The change I made was simple:
我所做的改变很简单:
static String null_string;
const String& Something::id() const
{
return valid() ? m_id: null_string;
}
Yet this made a world of difference! The hotspot went away in subsequent profiler sessions, and in addition to this we do a lot of thorough unit testing to keep track of our application performance. All kinds of performance test times dropped significantly after these simple changes.
然而,这让世界大不相同!热点在随后的分析器会话中消失了,除此之外,我们还进行了大量彻底的单元测试以跟踪我们的应用程序性能。经过这些简单的更改后,各种性能测试时间都显着下降。
Conclusion: we're not using the absolute latest compilers, but we still can't seem to depend on the compiler optimizing away the copying for returning by value reliably (at least not in all cases). That may not be the case for those using newer compilers like MSVC 2010. I'm looking forward to when we can use C++0x and simply use rvalue references and not ever have to worry that we're pessimizing our code by returning complex classes by value.
结论:我们没有使用绝对最新的编译器,但我们似乎仍然无法依赖编译器优化复制以可靠地按值返回(至少不是在所有情况下)。对于那些使用 MSVC 2010 等较新编译器的人来说,情况可能并非如此。我期待着何时我们可以使用 C++0x 并简单地使用右值引用,而不必担心我们会通过返回复杂的代码来使我们的代码变得悲观按值分类。

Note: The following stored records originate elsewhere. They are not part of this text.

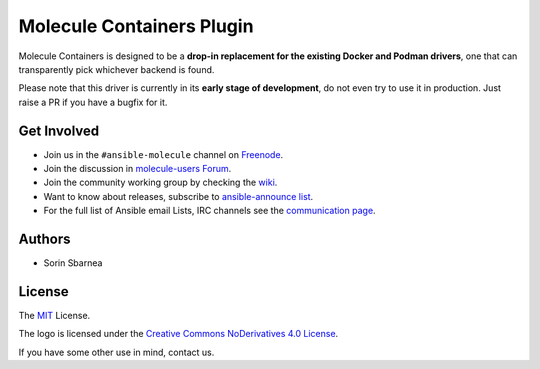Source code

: **************************
Molecule Containers Plugin
**************************

.. image:: https://img.shields.io/pypi/v/molecule-containers.svg
   :target: https://pypi.org/project/molecule-containers
   :alt: PyPI Package

.. image:: https://github.com/ansible-community/molecule-containers/workflows/tox/badge.svg
   :target: https://github.com/ansible-community/molecule-containers/actions

.. image:: https://img.shields.io/badge/code%20style-black-000000.svg
   :target: https://github.com/python/black
   :alt: Python Black Code Style

.. image:: https://img.shields.io/badge/license-MIT-brightgreen.svg
   :target: LICENSE
   :alt: Repository License

Molecule Containers is designed to be a **drop-in replacement for the existing
Docker and Podman drivers**, one that can transparently pick whichever backend
is found.

Please note that this driver is currently in its **early stage of
development**, do not even try to use it in production. Just raise a PR if you
have a bugfix for it.

.. _get-involved:

Get Involved
============

* Join us in the ``#ansible-molecule`` channel on `Freenode`_.
* Join the discussion in `molecule-users Forum`_.
* Join the community working group by checking the `wiki`_.
* Want to know about releases, subscribe to `ansible-announce list`_.
* For the full list of Ansible email Lists, IRC channels see the
  `communication page`_.

.. _`Freenode`: https://freenode.net
.. _`molecule-users Forum`: https://groups.google.com/forum/#!forum/molecule-users
.. _`wiki`: https://github.com/ansible/community/wiki/Molecule
.. _`ansible-announce list`: https://groups.google.com/group/ansible-announce
.. _`communication page`: https://docs.ansible.com/ansible/latest/community/communication.html

.. _authors:

Authors
=======

* Sorin Sbarnea

.. _license:

License
=======

The `MIT`_ License.

.. _`MIT`: https://github.com/ansible-community/molecule/blob/master/LICENSE

The logo is licensed under the `Creative Commons NoDerivatives 4.0 License`_.

If you have some other use in mind, contact us.

.. _`Creative Commons NoDerivatives 4.0 License`: https://creativecommons.org/licenses/by-nd/4.0/
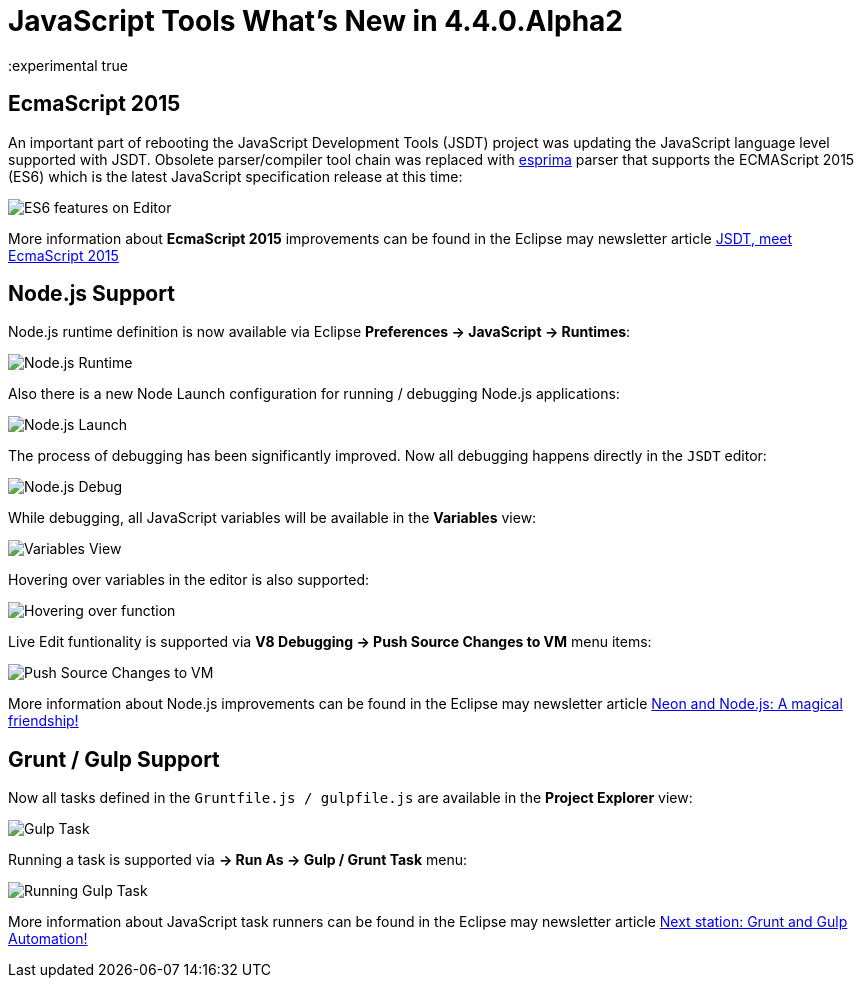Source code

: = JavaScript Tools What's New in 4.4.0.Alpha2
:page-layout: whatsnew
:page-component_id: javascript
:page-component_version: 4.4.0.Alpha2
:page-product_id: jbt_core
:page-product_version: 4.4.0.Alpha2
:experimental true

== EcmaScript 2015 

An important part of rebooting the JavaScript Development Tools (JSDT) project was updating the JavaScript language level supported with JSDT. Obsolete parser/compiler tool chain was replaced with http://esprima.org/[esprima] parser that supports the ECMAScript 2015 (ES6) which is the latest JavaScript specification release at this time:

image::images/4.4.0.Alpha2/ES6Editor.gif[ES6 features on Editor]

More information about *EcmaScript 2015*  improvements can be found in the Eclipse may newsletter article http://www.eclipse.org/community/eclipse_newsletter/2016/may/article2.php[JSDT, meet EcmaScript 2015]

== Node.js Support

Node.js runtime definition is now available via Eclipse *Preferences -> JavaScript -> Runtimes*:

image::images/4.4.0.Alpha2/node_runtime.png[Node.js Runtime]

Also there is a new Node Launch configuration for running / debugging Node.js applications:

image::images/4.4.0.Alpha2/node_launch.png[Node.js Launch]

The process of debugging has been significantly improved. Now all debugging happens directly in the `JSDT` editor:

image::images/4.4.0.Alpha2/node_debug.png[Node.js Debug]					
					
While debugging, all JavaScript variables will be available in the *Variables* view:

image::images/4.4.0.Alpha2/variables.png[Variables View]					

Hovering over variables in the editor is also supported: 

image::images/4.4.0.Alpha2/hover.png[Hovering over function]					

Live Edit funtionality is supported via *V8 Debugging -> Push Source Changes to VM* menu items:

image::images/4.4.0.Alpha2/push_changes.png[Push Source Changes to VM]

More information about Node.js improvements can be found in the Eclipse may newsletter article http://www.eclipse.org/community/eclipse_newsletter/2016/may/article3.php[Neon and Node.js: A magical friendship!]

== Grunt / Gulp Support

Now all tasks defined in the `Gruntfile.js / gulpfile.js` are available in the *Project Explorer* view:

image::images/4.4.0.Alpha2/task.png[Gulp Task]

Running a task is supported via *→ Run As → Gulp / Grunt Task* menu:

image::images/4.4.0.Alpha2/run_task.png[Running Gulp Task]

More information about JavaScript task runners can be found in the Eclipse may newsletter article http://www.eclipse.org/community/eclipse_newsletter/2016/may/article4.php[Next station: Grunt and Gulp Automation!]

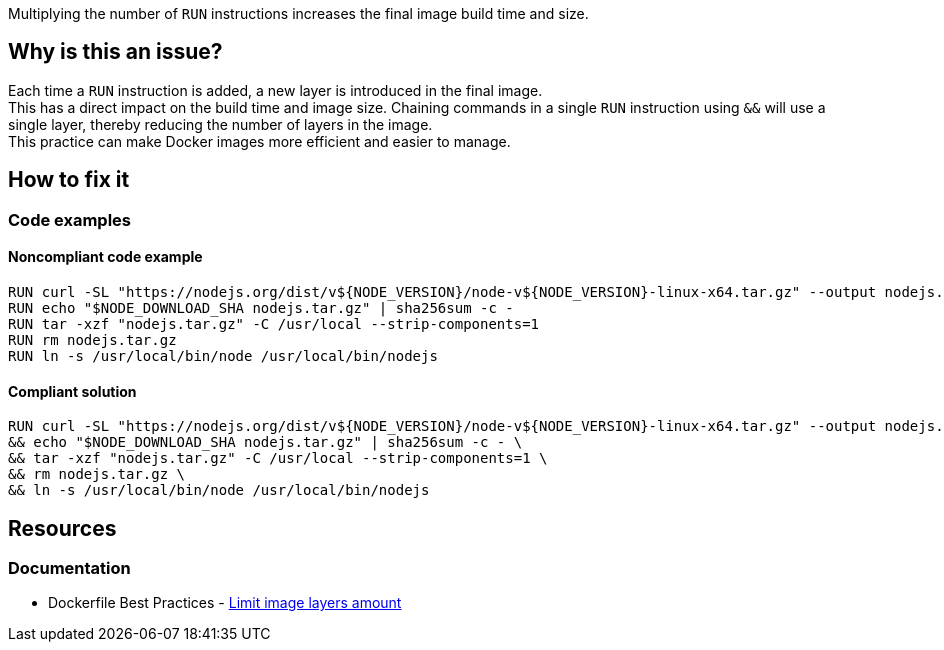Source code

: Multiplying the number of `RUN` instructions increases the final image build time and size.

== Why is this an issue?

Each time a `RUN` instruction is added, a new layer is introduced in the final image. +
This has a direct impact on the build time and image size. Chaining commands in a single `RUN` instruction using `&&` will use a single layer, thereby reducing the number of layers in the image. +
This practice can make Docker images more efficient and easier to manage.

== How to fix it

=== Code examples

==== Noncompliant code example

[source,docker,diff-id=1,diff-type=noncompliant]
----
RUN curl -SL "https://nodejs.org/dist/v${NODE_VERSION}/node-v${NODE_VERSION}-linux-x64.tar.gz" --output nodejs.tar.gz
RUN echo "$NODE_DOWNLOAD_SHA nodejs.tar.gz" | sha256sum -c -
RUN tar -xzf "nodejs.tar.gz" -C /usr/local --strip-components=1
RUN rm nodejs.tar.gz
RUN ln -s /usr/local/bin/node /usr/local/bin/nodejs
----

==== Compliant solution

[source,docker,diff-id=1,diff-type=compliant]
----
RUN curl -SL "https://nodejs.org/dist/v${NODE_VERSION}/node-v${NODE_VERSION}-linux-x64.tar.gz" --output nodejs.tar.gz \
&& echo "$NODE_DOWNLOAD_SHA nodejs.tar.gz" | sha256sum -c - \
&& tar -xzf "nodejs.tar.gz" -C /usr/local --strip-components=1 \
&& rm nodejs.tar.gz \
&& ln -s /usr/local/bin/node /usr/local/bin/nodejs
----

== Resources

=== Documentation

* Dockerfile Best Practices - https://github.com/dnaprawa/dockerfile-best-practices?tab=readme-ov-file#limit-image-layers-amount[Limit image layers amount]

ifdef::env-github,rspecator-view[]

'''
== Implementation Specification
(visible only on this page)

=== Message

Primary locations: Merge this `RUN` instruction with the consecutive ones.
Secondary locations: consecutive `RUN` instruction

=== Highlighting

Highlight only the keywords `RUN` of each consecutive instruction. The primary location is the first `RUN` instruction, and the secondary locations are the other one followings.

'''
== Comments And Links
(visible only on this page)

endif::env-github,rspecator-view[]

[Edit] As Nate pointed out, RVO applies to returning temporaries created inside of a function. In my case, there were no such temporaries (except for the invalid branch where we construct an empty string) and thus RVO would not have been applicable.
[编辑] 正如 Nate 指出的那样,RVO 适用于返回在函数内部创建的临时对象。就我而言,没有这样的临时变量(除了我们构造空字符串的无效分支),因此 RVO 不适用。
回答by Nemanja Trifunovic
Just to nitpick a little: it is not common in many programming languages to return arrays from functions. In most of them, a reference to array is returned. In C++, the closest analogy would be returning boost::shared_array
只是挑剔一点:在许多编程语言中从函数返回数组并不常见。在大多数情况下,返回对数组的引用。在 C++ 中,最接近的类比是返回boost::shared_array
回答by Motti
If performance is a real issue you should realise that move semantics aren't alwaysfaster than copying. For example if you have a string that uses the small string optimizationthen for small strings a move constructor must do the exact same amount of work as a regular copy constructor.
如果性能是一个真正的问题,您应该意识到移动语义并不总是比复制快。例如,如果您有一个使用小字符串优化的字符串,那么对于小字符串,移动构造函数必须执行与常规复制构造函数完全相同的工作量。